FIG. 1 is a cross-sectional view of a general camshaft (100) and a high pressure pump, wherein high pressure is exerted only when a lobe 30 presses a piston 12 of the high pressure pump 10.
Therefore, starting points for pressure increase are different according to positions of the camshaft 100, which leads to a starting delay. In spite of starting at the same time, pressure rising points start at different times because the camshaft 100 meets the lobe 30 of the high pressure pump 10 according to the position of the camshaft 100. As such, a pressure rising time is delayed.
A general CVVT control is fulfilled, as shown in FIG. 2 and FIG. 3, by a CVVT device mounted on the camshaft 100. In case of a dual CVVT, the control is performed by an intake CVVT 140 mounted on a cam 120 at an intake side and an exhaust CVVT 150 mounted on a cam 120 at an exhaust side.
Then, an angle calculation is performed by a rotation speed/load map input into an engine control unit (ECU) 60 when a base profile formed at the cam 120 supplies a phase difference.
If an oil control valve (OCV) 40 is supplied by an electric duty in order to rotate the camshaft 100, the OCV provides an advance chamber 142 or a retard chamber 144 in the CVVT device with high-pressure oil supplied into an oil pump attached to a driving system of an engine, and the camshaft 100 rotates in an advance or retard direction according to the amount of the supplied oil, so the cam profile of the CVVT device moves left or right.
Therefore, the CVVT device rotates much more than a predetermined cam profile in an advance or retard direction (for example, ±45 deg), so a valve overlap is generated.
A conventional mechanical CVVT drives the oil pump for the above operation and raises the hydraulic pressure of an engine and uses the hydraulic pressure, so the CVVT device cannot be moved during a low RPM condition (low hydraulic pressure condition) or starting off.
Also, in a case of a gasoline direct injection (GDI) engine, the GDI engine injects fuel at a higher pressure than in the conventional multi-position injection (MPI) engine and expedites fuel atomization, so an optimum air/fuel ratio can be obtained in spite of relatively little fuel.
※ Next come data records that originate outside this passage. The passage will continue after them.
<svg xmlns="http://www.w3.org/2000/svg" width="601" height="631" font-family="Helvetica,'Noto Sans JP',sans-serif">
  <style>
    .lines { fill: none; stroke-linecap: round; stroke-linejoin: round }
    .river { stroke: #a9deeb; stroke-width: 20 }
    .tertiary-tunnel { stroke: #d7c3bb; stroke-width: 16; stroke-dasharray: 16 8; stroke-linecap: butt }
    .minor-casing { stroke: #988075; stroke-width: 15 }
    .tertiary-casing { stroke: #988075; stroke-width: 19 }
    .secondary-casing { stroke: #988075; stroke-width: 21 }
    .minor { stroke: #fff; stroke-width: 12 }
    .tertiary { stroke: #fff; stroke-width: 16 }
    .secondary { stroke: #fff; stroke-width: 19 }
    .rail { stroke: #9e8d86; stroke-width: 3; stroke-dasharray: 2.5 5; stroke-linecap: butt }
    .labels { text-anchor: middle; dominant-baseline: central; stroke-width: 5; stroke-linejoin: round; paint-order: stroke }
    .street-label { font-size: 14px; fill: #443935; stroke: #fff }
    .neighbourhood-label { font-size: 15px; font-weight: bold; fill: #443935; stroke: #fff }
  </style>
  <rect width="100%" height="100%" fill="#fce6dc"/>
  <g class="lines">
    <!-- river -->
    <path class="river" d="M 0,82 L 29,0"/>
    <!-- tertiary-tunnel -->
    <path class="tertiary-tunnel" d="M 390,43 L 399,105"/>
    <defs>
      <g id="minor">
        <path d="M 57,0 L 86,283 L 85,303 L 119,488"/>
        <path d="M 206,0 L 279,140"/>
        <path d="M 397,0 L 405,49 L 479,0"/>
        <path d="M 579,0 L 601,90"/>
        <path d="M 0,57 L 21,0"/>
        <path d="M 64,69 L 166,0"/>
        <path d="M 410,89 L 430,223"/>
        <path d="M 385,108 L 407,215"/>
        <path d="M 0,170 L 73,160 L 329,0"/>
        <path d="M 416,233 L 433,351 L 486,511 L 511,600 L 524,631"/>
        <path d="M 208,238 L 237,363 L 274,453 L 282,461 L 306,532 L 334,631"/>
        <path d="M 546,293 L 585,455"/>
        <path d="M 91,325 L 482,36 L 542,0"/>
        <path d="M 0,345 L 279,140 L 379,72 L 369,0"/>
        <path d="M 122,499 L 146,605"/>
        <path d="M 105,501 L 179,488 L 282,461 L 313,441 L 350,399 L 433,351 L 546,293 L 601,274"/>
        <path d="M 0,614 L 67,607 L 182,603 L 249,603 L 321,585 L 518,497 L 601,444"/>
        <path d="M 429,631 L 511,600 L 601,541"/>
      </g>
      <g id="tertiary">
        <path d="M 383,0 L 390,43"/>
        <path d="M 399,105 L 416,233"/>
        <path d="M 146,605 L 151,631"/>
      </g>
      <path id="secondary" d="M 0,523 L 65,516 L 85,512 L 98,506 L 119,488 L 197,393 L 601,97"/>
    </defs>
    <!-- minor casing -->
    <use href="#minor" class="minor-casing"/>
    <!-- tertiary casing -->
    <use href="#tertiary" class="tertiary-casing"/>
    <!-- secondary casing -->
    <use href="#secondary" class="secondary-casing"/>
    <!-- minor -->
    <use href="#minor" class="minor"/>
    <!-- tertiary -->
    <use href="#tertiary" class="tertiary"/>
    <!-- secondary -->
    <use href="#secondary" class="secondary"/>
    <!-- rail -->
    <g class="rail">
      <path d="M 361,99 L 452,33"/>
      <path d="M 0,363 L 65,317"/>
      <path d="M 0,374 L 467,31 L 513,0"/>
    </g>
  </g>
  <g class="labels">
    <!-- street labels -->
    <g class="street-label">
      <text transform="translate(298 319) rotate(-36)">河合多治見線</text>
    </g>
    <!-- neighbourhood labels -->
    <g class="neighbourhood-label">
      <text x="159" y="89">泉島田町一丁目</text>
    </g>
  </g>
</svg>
Further, the fuel is compressed as the drive cam 120 for high pressure pump rotates, the fuel flowed into the high pressure pump is compressed, and necessary rail pressure for injecting is obtained by repeated compression.
However, in a startability aspect, in order to form sufficient pressure at a low temperature, cranking time is long, so a much longer time compared with a conventional engine is needed.
That is, three or four lobes 30 for high pressure pumping are processed at the camshaft 100 according to the layout condition, and engine speed is generally low in a cranking interval and the high pressure pump 10 needs longer time to meet the lobe 30, so longer time is needed for the entire starting process.
The information disclosed in this Background section is only for enhancement of understanding of the general background of the invention and should not be taken as an acknowledgement or any form of suggestion that this information forms the prior art already known to a person skilled in the art.